Но всё это в напряженных мозгах, в воображении. Как только начинаешь понимать это, посторонние звуки исчезают; у кого-то навсегда, а кто-то изредка продолжает слышать их, порой зазывает, испытывая ни с чем не сравнимое возбуждение, причастность к неизведанному. Порой близость этого порога для кого-то становится вечностью...
Сашка расположился в глубине комнаты полуразрушенного дома, направив ствол винтовки в сторону подслеповатого окна. Лежка выбрана грамотно — толковый снайпер никогда не встанет непосредственно у окна даже ночью. В составе группы спецназа он выполнял главную задачу: обнаружить позицию чеченского снайпера, который накануне дважды работал по 61-му блокпосту, результат его творчества — трое убитых: офицер и двое солдат срочной службы. С помощью станции ближней разведки засекли боевиков (скорее в обычном составе: снайпер, тройка автоматчиков, гранатометчик с помощником) при их отходе. А уходили они, так ловко обходя растяжки, словно передвигались солнечным днем, а не в кромешной темноте.

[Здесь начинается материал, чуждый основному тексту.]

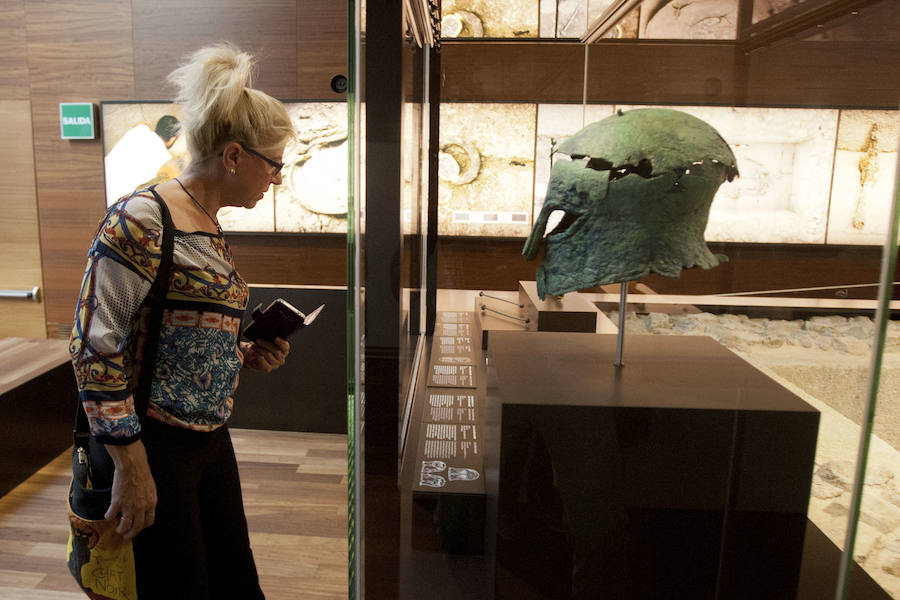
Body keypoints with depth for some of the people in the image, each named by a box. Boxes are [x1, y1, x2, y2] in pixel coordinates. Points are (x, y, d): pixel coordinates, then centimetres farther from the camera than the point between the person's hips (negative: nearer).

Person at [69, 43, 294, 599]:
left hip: (211, 439, 8)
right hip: (154, 445, -8)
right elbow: (95, 345, -20)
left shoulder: (211, 228, 10)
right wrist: (132, 465, -18)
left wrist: (246, 355, 3)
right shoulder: (141, 220, -17)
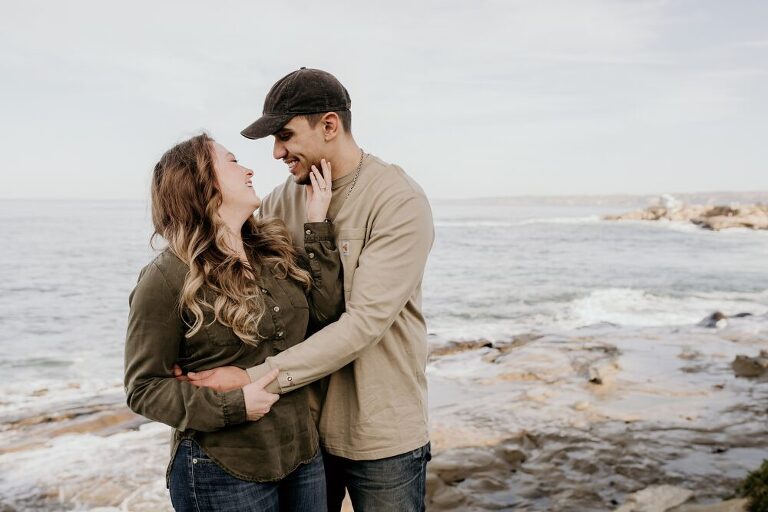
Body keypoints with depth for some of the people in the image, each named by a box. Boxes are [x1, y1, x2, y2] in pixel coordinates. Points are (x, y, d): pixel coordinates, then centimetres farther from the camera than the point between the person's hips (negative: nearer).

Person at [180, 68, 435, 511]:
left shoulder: (400, 201, -16)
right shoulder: (282, 200, 1)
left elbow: (365, 321, -23)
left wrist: (257, 378, -26)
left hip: (381, 435, -4)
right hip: (301, 426, 5)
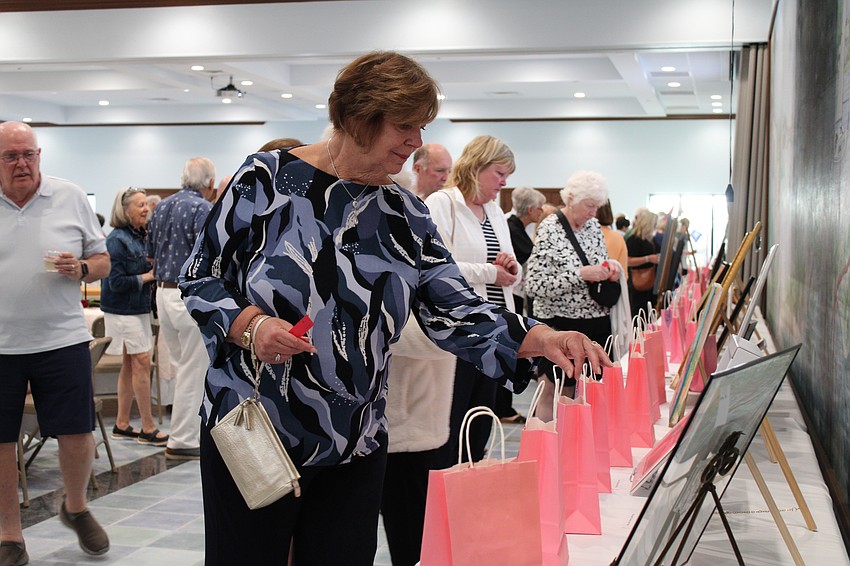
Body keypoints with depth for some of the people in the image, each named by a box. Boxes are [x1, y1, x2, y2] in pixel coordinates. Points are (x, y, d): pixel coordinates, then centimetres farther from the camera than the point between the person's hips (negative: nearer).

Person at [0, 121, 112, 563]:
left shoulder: (71, 198, 3)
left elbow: (102, 261, 8)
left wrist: (80, 269, -13)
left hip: (61, 339, 0)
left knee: (77, 433, 4)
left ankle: (76, 508, 31)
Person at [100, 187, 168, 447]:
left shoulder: (140, 236, 10)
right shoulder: (117, 240, -14)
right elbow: (116, 282, -18)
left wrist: (155, 268, -1)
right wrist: (146, 277, -13)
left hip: (139, 308, 8)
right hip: (123, 310, -8)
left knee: (130, 365, 11)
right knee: (142, 362, -7)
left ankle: (122, 425, 19)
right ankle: (148, 429, 0)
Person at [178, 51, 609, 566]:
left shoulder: (407, 216, 5)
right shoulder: (267, 179, -7)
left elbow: (455, 310, -1)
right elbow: (201, 278, -2)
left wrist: (538, 339, -17)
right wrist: (248, 325, -21)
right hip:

Командир группы спецназа лейтенант Петренко полностью доверял своему снайперу. Именно молодые давали сейчас сто очков вперед более старшим товарищам, поскольку они проходили курсы по новейшим программам боевой подготовки снайперов для различных войсковых подразделений.
Сержант Литвинов не стал вдаваться в подробности, почему именно в этом здании он выбрал позицию, наверное, он чувствовал противника-снайпера плоть от плоти своей профессии, предугадывал его тактику, с большой точностью определяя его очередную точку. И лейтенант Петренко, видя в «хлопчике» профессионала, сказал лишь: «Добре».
Как-то Литвинов поймал себя на странной мысли: в оптическом прицеле «СВД» нет перекрестья, но всё же оно незримо присутствовало в голове стрелка. Он видел на сетке прицела основной угольник для прицеливания, шкалу боковых поправок, дальномерную шкалу и тем не менее ставил крест на своем противнике.
Чеченский «щелкунчик» был одет в свободный, скорее всего грязновато-серый самодельный костюм, в «ночнике» же он виделся бутылочного цвета. «Чех» расположился на сваленном платяном шкафу, включил ночник на винтовке, обмотанной для маскировки тряпьем. Литвинов медлил с выстрелом — чеченский «кукушонок» уже его, по необъяснимой причине он хотел дать ему возможность увидеть себя и опередить его на мгновение. Он поймает этот момент, когда, выискивая цель, винтовка в руках снайпера успокоится и замрет.